Demonstrating the value of restoration work through hands-on work
You know you’re onto something good when you hear an elementary school student say, “This is better than video games!” Believe it or not, that’s just what a Los Angeles Audubon staff member overheard during a volunteer event restoring coastal sage scrub habitat in Los Angeles.
In 2010-11, Los Angeles Audubon received a second TogetherGreen Innovation Grant to expand upon their hugely successful programs introducing students to environmental restoration and research. Their Greenhouse Internship and Restoration Leadership Programs invest in and train students from Dorsey High School in habitat restoration and community leadership and then help the students mentor elementary school students from nearby schools.
During the course of the grant year, the Greenhouse Interns collectively spent over 850 hours conducting research projects (topics included pollinator abundance, companion planting between native plants and food plants, and native plant seed germination rates). Students in the Restoration Leader program collectively spent over 400 hours preparing for and implementing habitat restoration activities throughout the Ballona Creek Watershed. For the third consecutive year, Baldwin Hills Academy students have been an integral part of invasive plant management at the Venice Beach nesting site of the endangered California Least Tern. Together, they helped clear invasive plants and trash from almost 18 acres of coastal habitat.

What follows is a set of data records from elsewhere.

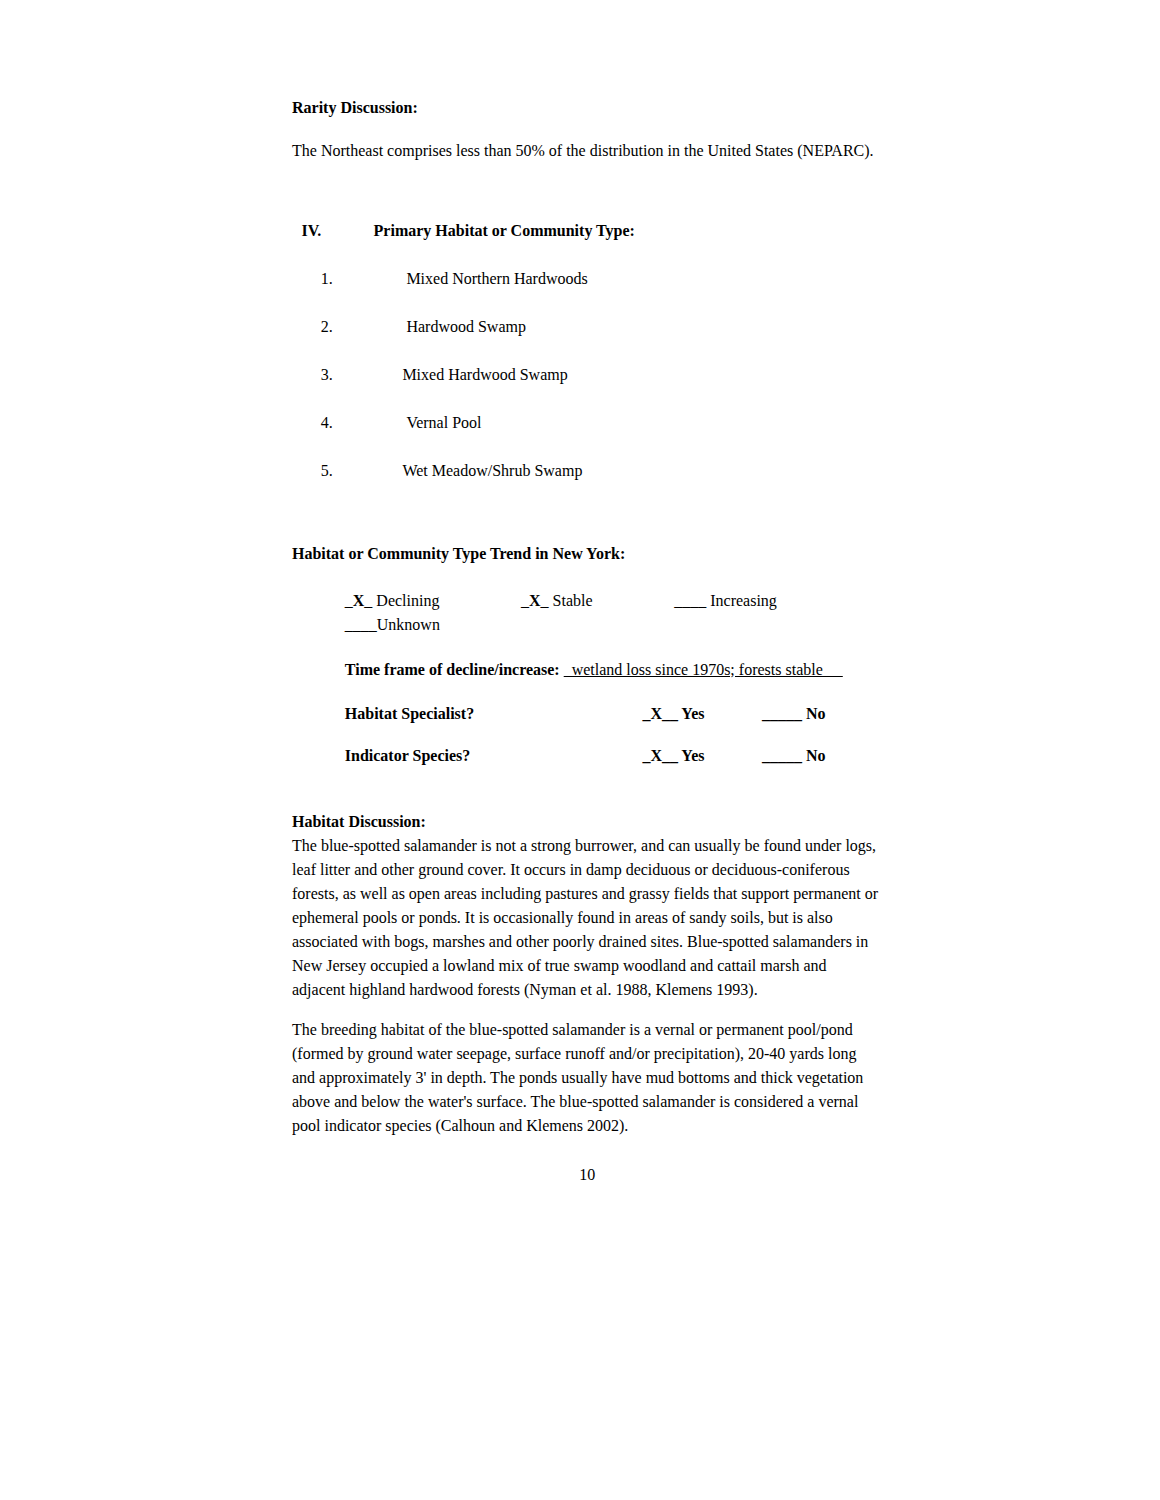Rarity Discussion:
The Northeast comprises less than 50% of the distribution in the United States (NEPARC).
IV.
Primary Habitat or Community Type:
1. Mixed Northern Hardwoods
2. Hardwood Swamp
3. Mixed Hardwood Swamp
4. Vernal Pool
5. Wet Meadow/Shrub Swamp
Habitat or Community Type Trend in New York:
_X_ Declining _X_ Stable ____ Increasing ____Unknown
Time frame of decline/increase: wetland loss since 1970s; forests stable
Habitat Specialist?_X__ Yes _____ No
Indicator Species?_X__ Yes _____ No
Habitat Discussion:
The blue-spotted salamander is not a strong burrower, and can usually be found under logs, leaf litter and other ground cover. It occurs in damp deciduous or deciduous-coniferous forests, as well as open areas including pastures and grassy fields that support permanent or ephemeral pools or ponds. It is occasionally found in areas of sandy soils, but is also associated with bogs, marshes and other poorly drained sites. Blue-spotted salamanders in New Jersey occupied a lowland mix of true swamp woodland and cattail marsh and adjacent highland hardwood forests (Nyman et al. 1988, Klemens 1993).
The breeding habitat of the blue-spotted salamander is a vernal or permanent pool/pond (formed by ground water seepage, surface runoff and/or precipitation), 20-40 yards long and approximately 3' in depth. The ponds usually have mud bottoms and thick vegetation above and below the water's surface. The blue-spotted salamander is considered a vernal pool indicator species (Calhoun and Klemens 2002).
10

This year, one of the most successful aspects of the program was its new mentoring component. Members of the Greenhouse Intern and Restoration Leader programs mentored elementary school students from two nearby schools, writing and implementing environmental curricula. It proved to be a deeply challenging and worthwhile experience for the high school students, and the younger students clearly responded to the “coolness” factor that the high school students brought.

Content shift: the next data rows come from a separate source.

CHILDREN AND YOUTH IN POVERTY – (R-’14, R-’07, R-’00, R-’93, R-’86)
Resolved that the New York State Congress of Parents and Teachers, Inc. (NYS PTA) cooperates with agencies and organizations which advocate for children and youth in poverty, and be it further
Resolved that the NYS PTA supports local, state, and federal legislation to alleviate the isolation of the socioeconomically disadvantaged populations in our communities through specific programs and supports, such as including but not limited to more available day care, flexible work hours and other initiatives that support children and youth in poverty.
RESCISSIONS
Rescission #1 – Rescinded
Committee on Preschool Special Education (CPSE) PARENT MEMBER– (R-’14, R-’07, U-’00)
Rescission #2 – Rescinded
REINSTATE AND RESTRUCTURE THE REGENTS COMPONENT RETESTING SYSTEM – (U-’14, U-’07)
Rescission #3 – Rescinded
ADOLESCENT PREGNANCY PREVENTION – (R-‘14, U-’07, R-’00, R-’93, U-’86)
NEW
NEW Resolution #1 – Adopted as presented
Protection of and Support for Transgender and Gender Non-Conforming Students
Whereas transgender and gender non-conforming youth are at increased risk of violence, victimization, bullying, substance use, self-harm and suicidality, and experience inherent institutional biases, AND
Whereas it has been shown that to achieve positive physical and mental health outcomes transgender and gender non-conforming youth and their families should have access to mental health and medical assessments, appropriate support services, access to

Overall, Los Angeles has an exemplary program for engaging urban teens and kids in environmental restoration and learning. They’ve learned a few key lessons through their work:
First, they make sure that all activities that students are involved in are hands-on, science-based, resume-building experiences. Second, their high school participants receive stipends for their work in the program—an essential component to getting the students involved as it (a) provides L.A. Audubon with committed students with a relatively high level of training in restoration and volunteer leadership, (2) indicates to the students that their efforts, and habitat restoration in general, are worth a monetary investment, and (3) demonstrates to the students’ peers, parents, and local community that environmental work is worth a monetary investment. L.A. Audubon believes the fact that students consider the program a job has very likely contributed to the high returning rate they’ve had, as well as the fact that each year they get more students interested in participating in the program. Of the 13 students eligible to reapply for the 2011-2012 school year (that is, those not yet finished with high school), only one student chose not to reapply.
The students themselves are remarkable. Take Jessica Sosa, who participated for a second year of the Greenhouse Intern program this year, completing two consecutive years of research on companion planting between native and food plants. In the spring of 2011, Jessica was one of only ten high school students nation-wide to receive a grant from Planet Connect, a program offering grants to high school students proposing projects that support wildlife in their community. This grant allowed her to apply the knowledge she acquired through the Greenhouse Internship toward developing and implementing outreach curricula at an on-campus garden supporting both native plants and food plants. She will be entering her third year as a Greenhouse Intern, where she will continue her research and conduct similarly themed outreach at her campus and at an elementary school campus.
TogetherGreen has been delighted to support this innovative program. It’s changing lives and restoring vital habitat in Los Angeles. We hope it will become a model for community-based conservation everywhere.